U.S. legislative action spells end of time changes for B.C.
B.C.’s plan to stay on daylight time permanently took a giant spring forward on Tuesday when the U.S. Senate voted unanimously to make daylight time permanent in that country in 2023.
B.C. Premier John Horgan has advocated the measure for the province but has said we must wait for economic reasons for Washington state, Oregon and California to follow suit. And those U.S. states need federal approval.
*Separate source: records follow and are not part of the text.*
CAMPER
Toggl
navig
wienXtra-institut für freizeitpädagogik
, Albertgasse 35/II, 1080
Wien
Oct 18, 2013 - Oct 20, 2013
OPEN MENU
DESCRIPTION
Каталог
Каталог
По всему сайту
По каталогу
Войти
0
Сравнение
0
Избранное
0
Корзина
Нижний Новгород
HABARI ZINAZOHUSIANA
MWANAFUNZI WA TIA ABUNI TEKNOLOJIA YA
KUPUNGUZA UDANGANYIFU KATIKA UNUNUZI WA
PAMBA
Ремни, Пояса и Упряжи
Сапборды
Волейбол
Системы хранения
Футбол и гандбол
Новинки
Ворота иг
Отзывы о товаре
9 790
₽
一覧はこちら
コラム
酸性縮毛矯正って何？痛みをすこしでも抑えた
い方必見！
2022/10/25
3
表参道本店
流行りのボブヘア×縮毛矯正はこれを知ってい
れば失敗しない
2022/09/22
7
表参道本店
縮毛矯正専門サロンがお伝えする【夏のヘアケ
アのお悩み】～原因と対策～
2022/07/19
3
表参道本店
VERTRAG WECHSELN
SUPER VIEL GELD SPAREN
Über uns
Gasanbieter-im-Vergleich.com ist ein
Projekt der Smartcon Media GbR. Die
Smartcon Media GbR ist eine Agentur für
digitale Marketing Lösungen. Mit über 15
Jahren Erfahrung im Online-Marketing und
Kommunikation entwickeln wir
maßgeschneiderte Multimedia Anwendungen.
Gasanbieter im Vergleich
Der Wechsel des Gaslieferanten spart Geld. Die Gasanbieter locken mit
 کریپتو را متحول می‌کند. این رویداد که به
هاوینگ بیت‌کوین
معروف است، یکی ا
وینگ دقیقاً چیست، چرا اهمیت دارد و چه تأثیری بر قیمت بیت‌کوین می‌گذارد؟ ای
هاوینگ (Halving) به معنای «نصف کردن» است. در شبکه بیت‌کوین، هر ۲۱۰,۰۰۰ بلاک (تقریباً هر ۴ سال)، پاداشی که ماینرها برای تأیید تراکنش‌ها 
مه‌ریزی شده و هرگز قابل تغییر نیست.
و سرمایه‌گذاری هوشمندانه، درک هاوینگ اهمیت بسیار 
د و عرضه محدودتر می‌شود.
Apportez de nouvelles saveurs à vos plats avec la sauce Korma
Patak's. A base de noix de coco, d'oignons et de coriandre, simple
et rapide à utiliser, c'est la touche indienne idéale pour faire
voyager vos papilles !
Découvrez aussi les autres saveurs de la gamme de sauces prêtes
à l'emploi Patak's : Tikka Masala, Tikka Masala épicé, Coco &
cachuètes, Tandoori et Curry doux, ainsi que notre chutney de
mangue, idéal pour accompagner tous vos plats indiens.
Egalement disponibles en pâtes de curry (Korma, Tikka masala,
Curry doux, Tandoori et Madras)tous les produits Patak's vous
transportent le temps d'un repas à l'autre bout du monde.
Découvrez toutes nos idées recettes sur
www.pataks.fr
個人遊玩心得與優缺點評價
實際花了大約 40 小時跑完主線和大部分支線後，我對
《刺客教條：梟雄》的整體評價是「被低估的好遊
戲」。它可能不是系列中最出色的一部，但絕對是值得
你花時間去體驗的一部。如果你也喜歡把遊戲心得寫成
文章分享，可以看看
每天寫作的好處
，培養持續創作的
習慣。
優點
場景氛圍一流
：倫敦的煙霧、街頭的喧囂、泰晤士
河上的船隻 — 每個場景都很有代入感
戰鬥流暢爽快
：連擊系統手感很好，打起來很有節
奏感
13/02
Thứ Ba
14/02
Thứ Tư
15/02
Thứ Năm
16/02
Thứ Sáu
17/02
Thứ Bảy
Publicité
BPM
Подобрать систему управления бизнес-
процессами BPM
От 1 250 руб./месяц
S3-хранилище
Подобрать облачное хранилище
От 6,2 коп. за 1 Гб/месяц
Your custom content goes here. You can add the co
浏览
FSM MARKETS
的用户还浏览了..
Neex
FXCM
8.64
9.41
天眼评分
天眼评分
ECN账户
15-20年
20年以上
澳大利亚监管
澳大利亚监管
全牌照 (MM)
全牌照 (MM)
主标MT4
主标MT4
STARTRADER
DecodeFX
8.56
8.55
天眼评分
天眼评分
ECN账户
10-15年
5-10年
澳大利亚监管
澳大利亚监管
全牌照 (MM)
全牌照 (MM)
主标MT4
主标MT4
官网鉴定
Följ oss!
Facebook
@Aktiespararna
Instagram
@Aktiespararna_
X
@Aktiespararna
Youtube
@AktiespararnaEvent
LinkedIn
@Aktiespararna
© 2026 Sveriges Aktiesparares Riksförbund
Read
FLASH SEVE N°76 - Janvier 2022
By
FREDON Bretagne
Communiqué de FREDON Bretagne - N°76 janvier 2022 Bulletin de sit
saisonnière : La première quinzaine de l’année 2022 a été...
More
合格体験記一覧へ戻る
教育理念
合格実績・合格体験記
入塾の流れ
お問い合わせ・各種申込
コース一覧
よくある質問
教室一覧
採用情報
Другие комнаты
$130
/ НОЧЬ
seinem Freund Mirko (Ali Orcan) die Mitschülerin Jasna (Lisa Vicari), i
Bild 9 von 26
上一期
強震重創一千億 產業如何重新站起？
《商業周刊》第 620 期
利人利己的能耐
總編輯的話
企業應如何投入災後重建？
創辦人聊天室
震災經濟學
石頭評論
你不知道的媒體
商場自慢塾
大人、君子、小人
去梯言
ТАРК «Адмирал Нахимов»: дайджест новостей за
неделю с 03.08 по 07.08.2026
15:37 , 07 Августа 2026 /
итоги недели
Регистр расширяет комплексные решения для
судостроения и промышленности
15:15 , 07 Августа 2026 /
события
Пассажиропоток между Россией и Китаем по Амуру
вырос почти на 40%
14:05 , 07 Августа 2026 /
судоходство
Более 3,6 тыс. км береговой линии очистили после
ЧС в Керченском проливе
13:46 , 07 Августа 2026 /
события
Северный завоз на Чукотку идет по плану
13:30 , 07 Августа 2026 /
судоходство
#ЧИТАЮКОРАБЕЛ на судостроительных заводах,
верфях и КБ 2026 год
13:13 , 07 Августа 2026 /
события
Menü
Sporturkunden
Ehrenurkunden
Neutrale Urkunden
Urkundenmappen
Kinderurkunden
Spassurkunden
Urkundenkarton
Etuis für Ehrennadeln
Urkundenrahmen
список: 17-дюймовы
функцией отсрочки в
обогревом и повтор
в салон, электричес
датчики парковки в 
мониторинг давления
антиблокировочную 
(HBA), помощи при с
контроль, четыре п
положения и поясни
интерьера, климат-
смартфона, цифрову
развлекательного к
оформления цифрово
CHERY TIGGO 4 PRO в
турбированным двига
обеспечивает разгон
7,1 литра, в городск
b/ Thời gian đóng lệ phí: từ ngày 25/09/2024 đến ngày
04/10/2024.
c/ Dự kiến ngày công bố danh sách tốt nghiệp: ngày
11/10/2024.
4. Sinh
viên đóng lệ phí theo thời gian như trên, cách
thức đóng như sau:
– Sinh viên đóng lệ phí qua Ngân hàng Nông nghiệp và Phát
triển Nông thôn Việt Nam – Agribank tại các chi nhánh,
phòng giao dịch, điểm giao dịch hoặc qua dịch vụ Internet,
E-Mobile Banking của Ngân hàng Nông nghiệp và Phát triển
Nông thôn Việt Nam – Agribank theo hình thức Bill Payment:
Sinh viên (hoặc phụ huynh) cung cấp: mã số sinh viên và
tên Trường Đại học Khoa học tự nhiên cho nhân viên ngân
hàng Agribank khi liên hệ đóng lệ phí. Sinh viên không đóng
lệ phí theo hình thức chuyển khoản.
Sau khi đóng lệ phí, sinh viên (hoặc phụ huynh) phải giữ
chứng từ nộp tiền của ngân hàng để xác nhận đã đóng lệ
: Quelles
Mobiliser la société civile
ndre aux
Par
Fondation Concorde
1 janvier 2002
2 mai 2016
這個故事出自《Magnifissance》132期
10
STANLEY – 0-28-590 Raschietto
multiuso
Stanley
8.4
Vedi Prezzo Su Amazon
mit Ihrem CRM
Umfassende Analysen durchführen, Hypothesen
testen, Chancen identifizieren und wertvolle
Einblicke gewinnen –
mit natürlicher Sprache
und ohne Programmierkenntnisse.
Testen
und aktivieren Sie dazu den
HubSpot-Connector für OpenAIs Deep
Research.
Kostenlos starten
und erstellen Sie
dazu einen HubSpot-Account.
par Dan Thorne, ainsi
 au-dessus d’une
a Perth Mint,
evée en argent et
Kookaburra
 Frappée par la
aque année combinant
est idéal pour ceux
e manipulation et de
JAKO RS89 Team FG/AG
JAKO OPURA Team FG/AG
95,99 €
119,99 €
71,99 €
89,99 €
About 30 U.S. states since 2015 have introduced legislation to end the twice-yearly changing of clocks, with some states proposing to do it only if neighbouring states do the same. The U.S. House Energy and Commerce committee held a hearing on the issue this month. Rep. Frank Pallone, the committee’s chairman, said that “the loss of that one hour of sleep seems to impact us for days afterwards. It also can cause havoc on the sleeping patterns of our kids and our pets.” Pallone backs ending the clock switching but hasn’t decided whether to support daylight or standard time as the permanent choice.
Pallone cited a 2019 poll that found that 71 per cent of Americans prefer to no longer switch their clocks twice a year.
Supporters say the change could prevent a slight uptick in car crashes that typically occurs around the time changes and point to studies showing a small increase in the rate of heart attacks and strokes soon after the time change.